To-do item A ->
Summarize the courtroom exchange below in two sentences.

Selected extract ->
=====

Q Witness, now I shall put before you the affidavit which I quoted before, or, rather the statement which you made before Tribunal No. 1 on the 7 of January, 1947. That is the question which you did not want to answer before. I shall quote: That is from Page 1275 of the German record. "Schuler was the chief of the Department and Chief of Block 46. If he gave the order to make entries in the Diary and he, I am sure, dictated this diary, then that diary was an official diary within Block 46." What have you to say to this, Witness?
THE PRESIDENT: That's the trouble. That opens the door wide. You ask him what he has to say and there is no end. What is the particular question now? Do you want to ask him whether or not his testimony was true?
DR. SEIDL: No, I want to ask the witness and that is the special question, if, from his statement at the time, that is, three or four months ago, it cannot be seen quite clearly that there was only one diary and could only have been one diary and it is impossible to say now that it was an official diary and a second diary which was only known to Artur Dietsch or to him or to Dr. Ding.

=====

To-do item B ->
Report how many lines of the records contain the string "file".

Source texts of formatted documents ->
=====

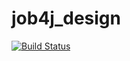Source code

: # job4j_design

[![Build Status](https://travis-ci.org/Katerina163/job4j_design.svg?branch=master)](https://travis-ci.org/Katerina163/job4j_design)

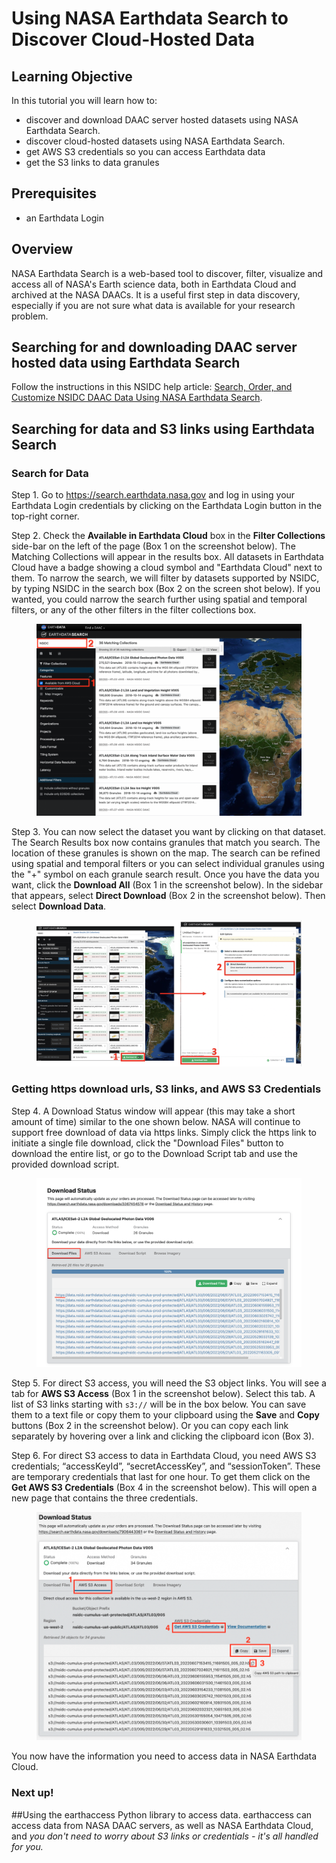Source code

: # Using NASA Earthdata Search to Discover Cloud-Hosted Data

## Learning Objective

In this tutorial you will learn how to:

- discover and download DAAC server hosted datasets using NASA Earthdata Search.
- discover cloud-hosted datasets using NASA Earthdata Search.  
- get AWS S3 credentials so you can access Earthdata data
- get the S3 links to data granules

## Prerequisites

- an Earthdata Login

## Overview

NASA Earthdata Search is a web-based tool to discover, filter, visualize and access all of NASA's Earth science data, both in Earthdata Cloud and archived at the NASA DAACs.  It is a useful first step in data discovery, especially if you are not sure what data is available for your research problem.

## Searching for and downloading DAAC server hosted data using Earthdata Search

Follow the instructions in this NSIDC help article:  [Search, Order, and Customize NSIDC DAAC Data Using NASA Earthdata Search](https://nsidc.org/data/user-resources/help-center/search-order-and-customize-nsidc-daac-data-nasa-earthdata-search).

## Searching for data and S3 links using Earthdata Search

### Search for Data

Step 1.  Go to https://search.earthdata.nasa.gov and log in using your Earthdata Login credentials by clicking on the Earthdata Login button in the top-right corner.

Step 2.  Check the **Available in Earthdata Cloud** box in the **Filter Collections** side-bar on the left of the page (Box 1 on the screenshot below).  The Matching Collections will appear in the results box.  All datasets in Earthdata Cloud have a badge showing a cloud symbol and "Earthdata Cloud" next to them.  To narrow the search, we will filter by datasets supported by NSIDC, by typing NSIDC in the search box (Box 2 on the screen shot below).  If you wanted, you could narrow the search further using spatial and temporal filters, or any of the other filters in the filter collections box.

<figure>
<center>
    <img src='images/Screenshot_EDSC_Searching_Cloud_Datasets.png' alt='Screenshot of Search for Cloud Datasets in Earthdata Search'/>
</center>
</figure>

Step 3. You can now select the dataset you want by clicking on that dataset.  The Search Results box now contains granules that match you search.  The location of these granules is shown on the map.  The search can be refined using spatial and temporal filters or you can select individual granules using the "+" symbol on each granule search result.  Once you have the data you want, click the **Download All** (Box 1 in the screenshot below).  In the sidebar that appears, select **Direct Download** (Box 2 in the screenshot below).  Then select **Download Data**.

<figure>
    <center>
        <img src='images/Screenshot_EDSC_getting_s3_links_workflow.png' alt='Screenshot of getting S3 links'/>
    </center>
</figure>

### Getting https download urls, S3 links, and AWS S3 Credentials

Step 4.  A Download Status window will appear (this may take a short amount of time) similar to the one shown below. NASA will continue to support free download of data via https links.  Simply click the https link to initiate a single file download, click the "Download Files" button to download the entire list, or go to the Download Script tab and use the provided download script.

<figure>
    <center>
        <img src='images/EDSC_https_download_urls.png' alt='Screenshot of getting S3 links'/>
    </center>
</figure>

Step 5.  For direct S3 access, you will need the S3 object links.  You will see a tab for **AWS S3 Access** (Box 1 in the screenshot below).  Select this tab.  A list of S3 links starting with `s3://` will be in the box below.  You can save them to a text file or copy them to your clipboard using the **Save** and **Copy** buttons (Box 2 in the screenshot below).  Or you can copy each link separately by hovering over a link and clicking the clipboard icon (Box 3).

Step 6.  For direct S3 access to data in Earthdata Cloud, you need AWS S3 credentials; “accessKeyId”, “secretAccessKey”, and “sessionToken”.  These are temporary credentials that last for one hour.  To get them click on the **Get AWS S3 Credentials** (Box 4 in the screenshot below).   This will open a new page that contains the three credentials.  

<figure>
    <center>
        <img src='images/Screenshot_EDSC_S3_links_credentials.png' alt='Screenshot of S3 links and credentials'/>
    </center>
</figure>

You now have the information you need to access data in NASA Earthdata Cloud.

### Next up!  
##Using the earthaccess Python library to access data.  earthaccess can access data from NASA DAAC servers, as well as NASA Earthdata Cloud, and *you don't need to worry about S3 links or credentials - it's all handled for you.*


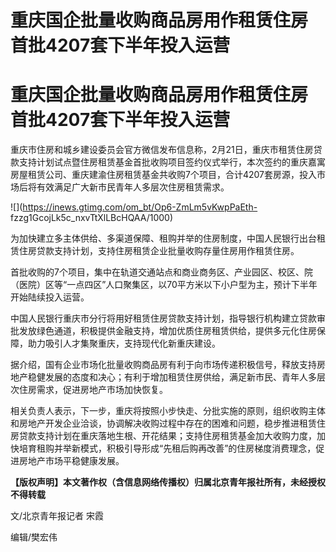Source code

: # 重庆国企批量收购商品房用作租赁住房 首批4207套下半年投入运营

# 重庆国企批量收购商品房用作租赁住房 首批4207套下半年投入运营

重庆市住房和城乡建设委员会官方微信发布信息称，2月21日，重庆市租赁住房贷款支持计划试点暨住房租赁基金首批收购项目签约仪式举行，本次签约的重庆嘉寓房屋租赁公司、重庆建渝住房租赁基金共收购7个项目，合计4207套房源，投入市场后将有效满足广大新市民青年人多层次住房租赁需求。

![](https://inews.gtimg.com/om_bt/Op6-ZmLm5vKwpPaEth-
fzzg1GcojLk5c_nxvTtXlLBcHQAA/1000)

为加快建立多主体供给、多渠道保障、租购并举的住房制度，中国人民银行出台租赁住房贷款支持计划，支持住房租赁企业批量收购存量住房用作租赁住房。

首批收购的7个项目，集中在轨道交通站点和商业商务区、产业园区、校区、院（医院）区等“一点四区”人口聚集区，以70平方米以下小户型为主，预计下半年开始陆续投入运营。

中国人民银行重庆市分行将用好租赁住房贷款支持计划，指导银行机构建立贷款审批发放绿色通道，积极提供金融支持，增加优质住房租赁供给，提供多元化住房保障，助力吸引人才集聚重庆，支持现代化新重庆建设。

据介绍，国有企业市场化批量收购商品房有利于向市场传递积极信号，释放支持房地产稳健发展的态度和决心；有利于增加租赁住房供给，满足新市民、青年人多层次住房需求，促进房地产市场加快恢复。

相关负责人表示，下一步，重庆将按照小步快走、分批实施的原则，组织收购主体和房地产开发企业洽谈，协调解决收购过程中存在的困难和问题，稳步推进租赁住房贷款支持计划在重庆落地生根、开花结果；支持住房租赁基金加大收购力度，加快培育租购并举新模式，积极引导形成“先租后购再改善”的住房梯度消费理念，促进房地产市场平稳健康发展。

**【版权声明】本文著作权（含信息网络传播权）归属北京青年报社所有，未经授权不得转载**

文/北京青年报记者 宋霞

编辑/樊宏伟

=====

Answer space A ->
The questioner reads the witness a statement he made before Tribunal No. 1 on January 7, 1947, which says that Schuler, chief of the Department and of Block 46, dictated the diary and that it was therefore an official diary within Block 46. When the President objects that asking the witness what he has to say opens the door wide, Dr. Seidl specifies that he wants to ask whether that earlier statement clearly shows there was only one diary, making it impossible to claim now that there was an official diary and a second one known only to Artur Dietsch, the witness, or Dr. Ding.

Answer space B ->
2